--- Start of Excerpted passage ---

TUNING TEMPERAMENTS (A4=440/435/430.5/415HZ) by Roel Hollander

HOW DID A4=440HZ BECOME A STANDARD?
Before concert pitch A4=440Hz became the tuning and manufacturing standard for instruments, there was no (International) Standard Pitch. But, we can find the following historical references concerning 440Hz as Concert Pitch, predating the standardization if this Concert Pitch:

1834 — The Stuttgart Conference (a Congress of Physicists — “Deutsche Naturforscherversammlung”) adopts Scheibler’s recommendation for A4=440Hz as the standard pitch (the Stuttgard or “Scheibler pitch”), based on Johann Scheibler’s studies with his Tonometer. It consisted of 52 forks tuned from A 219 2/3 to A 439 1/2 at 69 degrees Fahrenheit. The device and his amazingly accurate method of measuring beats were described in Scheibler’s book “The Physical and Musical Tonometer”. It is not unlikely that the “Streicher Piano Company” adopted Scheibler’s recommendation for A=440 shortly after the Stuttgart Congress.

--- End of Excerpted passage ---
--- Start of Recorded information ---

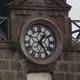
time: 1:23
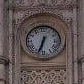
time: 6:34
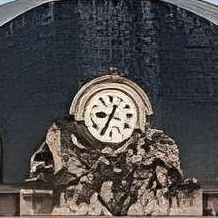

--- End of Recorded information ---

_Exercise instructions_
Answer from the history of A4=440Hz:
1. Which conference adopted Scheibler's recommendation in 1834?
2. What is the title of Scheibler's book?
3. Which company likely adopted A=440 soon after the Stuttgart Congress?

_Response to the exercise_
1. The Stuttgart Conference
2. "The Physical and Musical Tonometer"
3. The Streicher Piano Company